Google bought Nest this month if you haven’t already heard! My friend puts Nest squarely in the “niche toys for rich people” category because, really, how many people need a $250 thermostat? Point taken. Add to this the news that they are sold the Motorola handset business to Lenovo for about $3 billion after paying $12 billion just a few years ago. So is Google getting into and out of the hardware business? That’s one question to debate. But there are larger lessons here for you as CEO that don’t require billions of dollars.

Make small bets. Yes, even at $3.2 billion, Nest is a small bet for Google. Spending just 5% of their available cash they just aqui-hired one of the best hardware design teams in the world with deep Apple DNA. They also got into the rapidly growing Internet of Things market with a highly lauded product. And at $12 billion Motorola Mobility wasn’t a bet-the-farm move either. By selling it, they admitted a mistake and moved on. You and your team should always consider adding tuck-in acquisitions, new products, team additions and market adjacencies into your company’s vision and not be afraid to admit defeat and move on. Small bets give you that luxury.

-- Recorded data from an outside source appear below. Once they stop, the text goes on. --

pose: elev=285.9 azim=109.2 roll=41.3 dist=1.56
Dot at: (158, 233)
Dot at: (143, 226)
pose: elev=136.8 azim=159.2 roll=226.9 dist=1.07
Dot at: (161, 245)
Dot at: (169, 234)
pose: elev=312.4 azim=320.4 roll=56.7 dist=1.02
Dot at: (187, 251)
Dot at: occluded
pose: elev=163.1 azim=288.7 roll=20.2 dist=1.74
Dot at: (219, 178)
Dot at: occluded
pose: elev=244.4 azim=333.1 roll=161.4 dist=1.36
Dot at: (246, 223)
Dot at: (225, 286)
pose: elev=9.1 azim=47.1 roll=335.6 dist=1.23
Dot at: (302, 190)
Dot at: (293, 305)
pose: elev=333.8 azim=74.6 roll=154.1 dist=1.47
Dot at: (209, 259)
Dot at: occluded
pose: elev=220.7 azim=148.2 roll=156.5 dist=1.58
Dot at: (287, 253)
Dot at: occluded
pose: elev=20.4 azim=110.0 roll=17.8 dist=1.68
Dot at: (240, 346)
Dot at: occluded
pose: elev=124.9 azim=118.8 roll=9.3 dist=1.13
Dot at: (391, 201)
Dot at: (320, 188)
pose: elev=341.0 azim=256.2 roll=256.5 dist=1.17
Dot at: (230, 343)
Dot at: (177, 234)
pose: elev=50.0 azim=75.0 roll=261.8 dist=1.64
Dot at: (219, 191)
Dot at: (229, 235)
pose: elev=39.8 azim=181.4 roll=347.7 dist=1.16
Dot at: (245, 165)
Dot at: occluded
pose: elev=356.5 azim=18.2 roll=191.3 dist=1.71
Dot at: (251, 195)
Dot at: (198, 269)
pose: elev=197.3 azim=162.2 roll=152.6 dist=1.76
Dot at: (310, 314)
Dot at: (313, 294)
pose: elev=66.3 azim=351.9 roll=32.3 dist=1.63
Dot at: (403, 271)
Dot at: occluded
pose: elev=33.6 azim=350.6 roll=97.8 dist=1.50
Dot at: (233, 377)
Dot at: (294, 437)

Been Down So Long It Looks Like Up to Me

Isn’t it about time for a little optimism? The economic headlines so far in 2014 are predicting a rosy outlook for recovery, growth and momentum. While most of you will take a cautious approach to fully embracing this new optimistic outlook after years of disappointment, you really should give in to it a little. Crack a smile, get some swagger back in your step and start thinking about the long-term again because every team needs a coach who believes they can win. Give them the feeling that this year is going to be a great one for you, for them and for the company.
And keep reading the news. There is plenty hidden below the headlines.